Columbia Management Group
- Founded: 1962; 64 years ago
- Founders: Jim Rippey John Inskeep
- Defunct: 2015
- Fate: Became part of Columbia Threadneedle Investments after merger
- Headquarters: Portland, Oregon, U.S.

= Columbia Management Group =

Former investment advisor and sponsor of mutual funds

Columbia Management Group was an investment advisor and sponsor of mutual funds. In 2009, it was acquired by Ameriprise Financial and, in 2015, it was merged into Threadneedle to form Columbia Threadneedle Investments, the asset management subsidiary of Ameriprise.

==History==
In 1962, Jim Rippey and John "Jerry" Inskeep founded Columbia Management Company in Portland, Oregon.

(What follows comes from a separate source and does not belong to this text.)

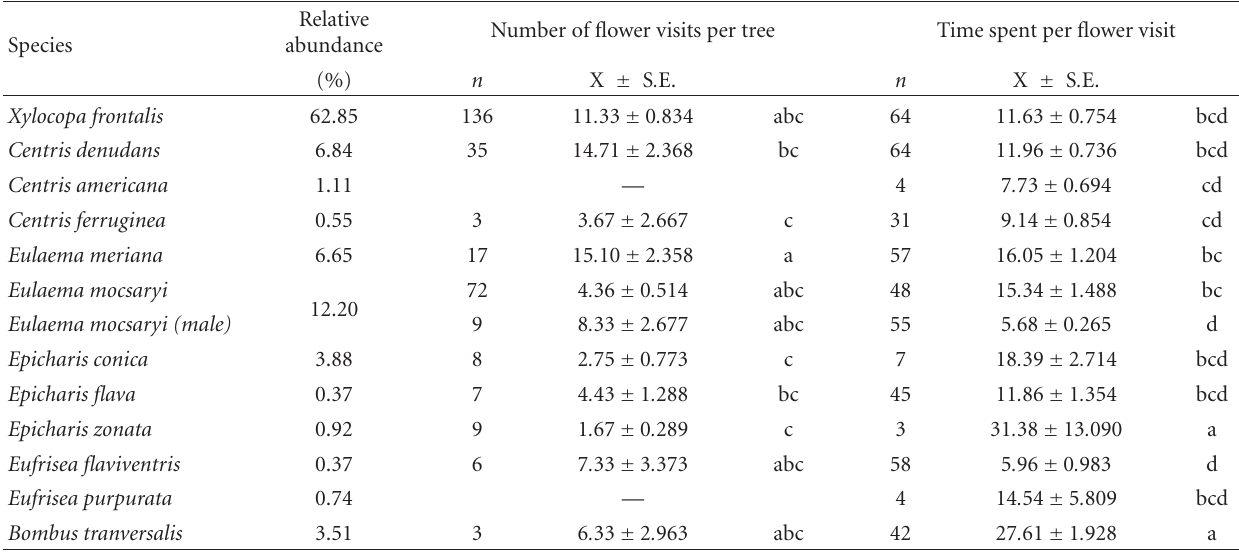
Table 3: Bee relative abundance, mean number ( ± standard error: SE) of flowers visited per tree by ten bee species and mean time ( ± standard error: SE), in seconds, spent by twelve bee species per visit to flowers of Brazil nut ( Bertholletia excelsa ) variety 609, under cultivation in the Amazon rainforest ( n : number of bees recorded per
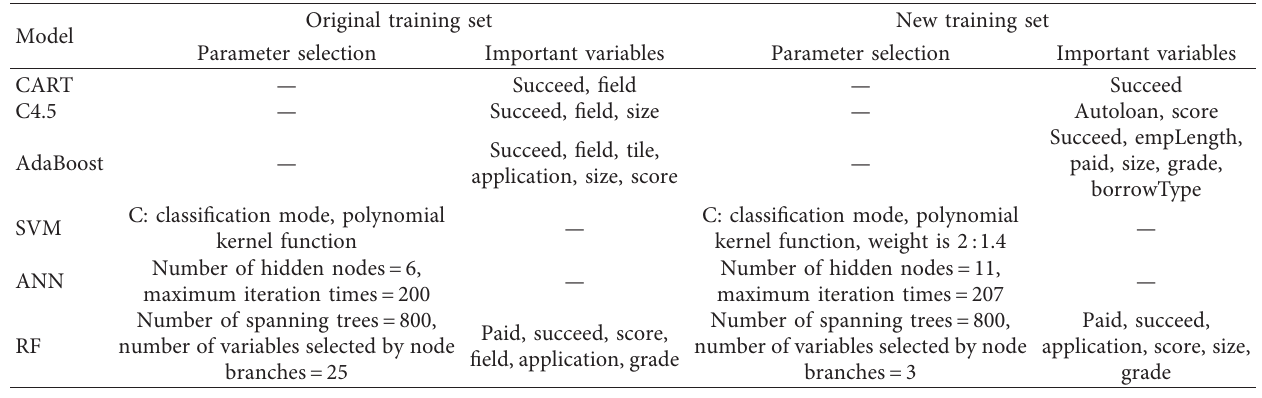
Table 3: Parameter selection and important variables of each model.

In 1967, they opened the Columbia Growth Fund, the first mutual fund based in Oregon.

In 1997, FleetBoston Financial acquired the company for $460 million.

In 2001, Columbia acquired mutual funds from Liberty Financial (an affiliate of Liberty Mutual, which were rebranded as Columbia in 2003.

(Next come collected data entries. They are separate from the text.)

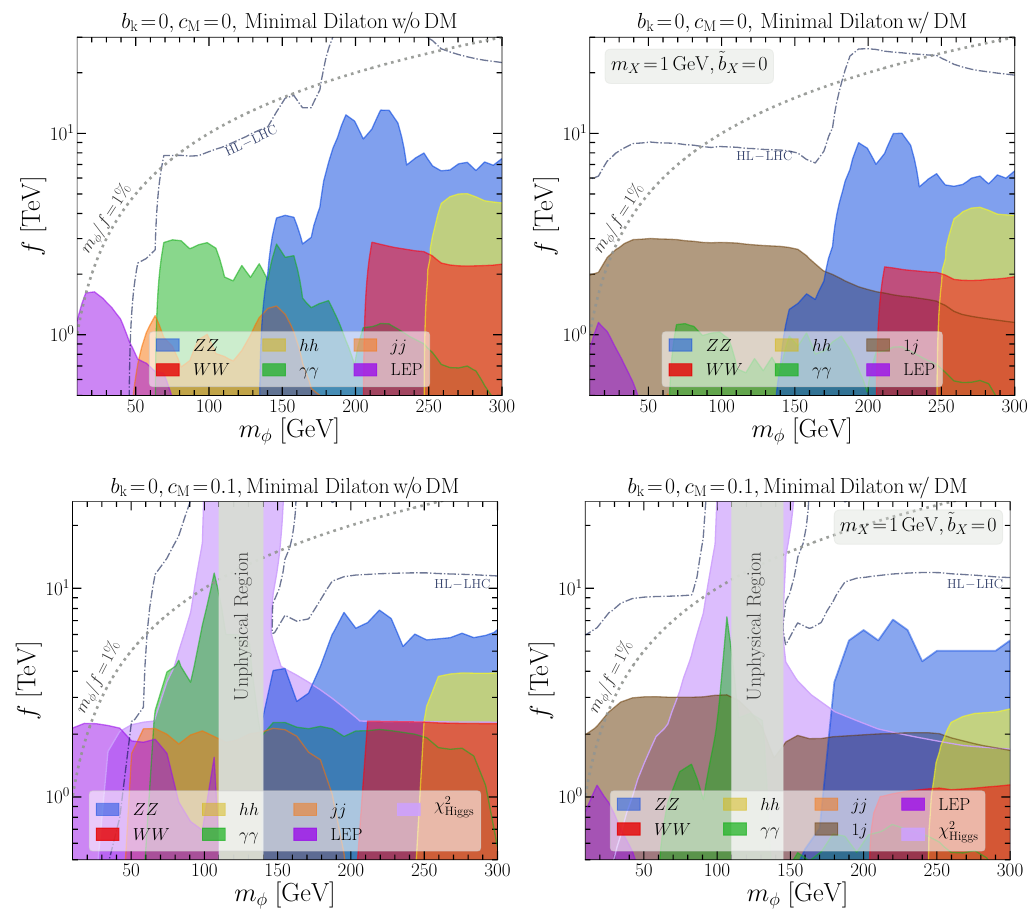
Figure 3 . The upper (lower) plots show the exclusion bound on the minimal dilaton parameter space in the m (cid:30) vs f plane with the mass mixing parameter c = 0 (0 : 1). The color coded legends m correspond to di(cid:11)erent exclusions bounds from the LHC and LEP experiments, see text. The left-panel and right-panel shows the constraints without and with the portal to the dark sector, respectively. The gray band in the lower-panel plots corresponds to the unphysical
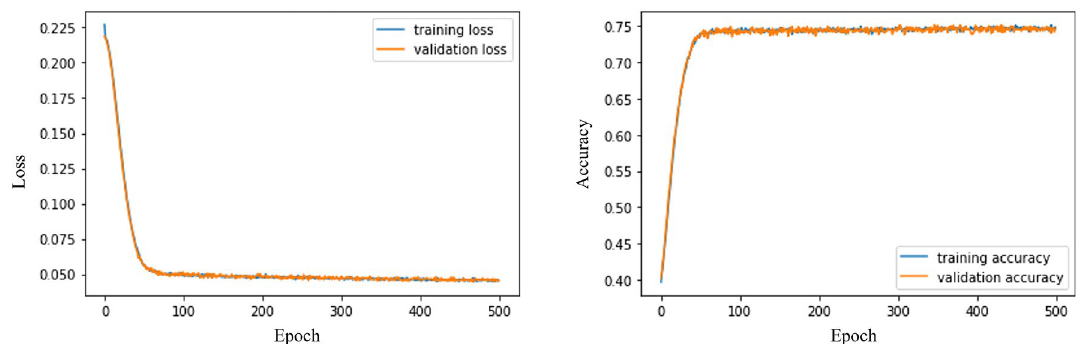
Figure 15. Loss and accuracy of the training and validation of the AE.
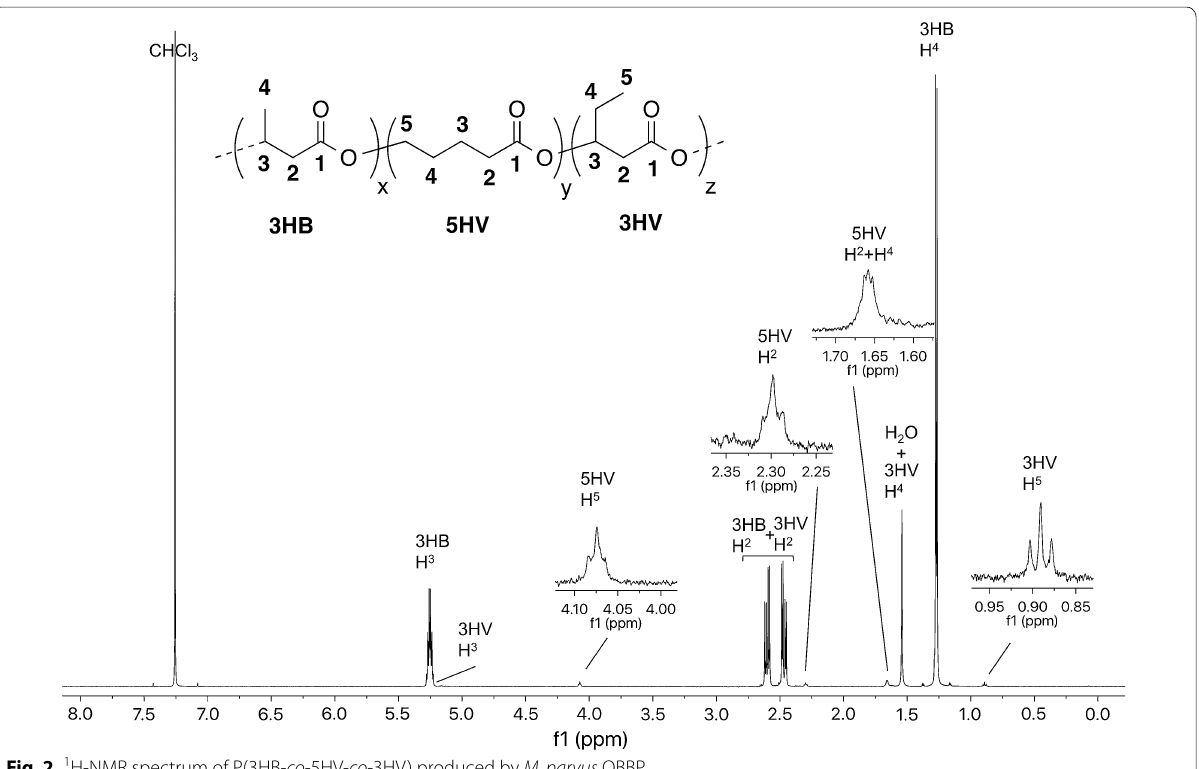
Fig. 2 1 H-NMR spectrum of P(3HB- co -5HV- co -3HV) produced by M. parvus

In September 2003, the company acquired Crabbe Huson Group.

In February 2004, several executives were fired after a trading scandal in which certain customers were given preferential treatment.

In 2004, FleetBoston Financial was acquired by Bank of America.

In 2007, Bank of America sold Marsico Capital Management back to Tom Marsico.

In November 2007, Bank of America injected $600 million into Columbia Management Group to prop up money market funds and institutional cash investments because of their exposure to structured investment vehicles.

In 2008, the company lost $459 million due to capital requirements required to prop up its money market funds.

In early 2009, Bank of America began soliciting offers for Columbia Management Group.

In May 2010, Ameriprise Financial acquired the company for $1 billion.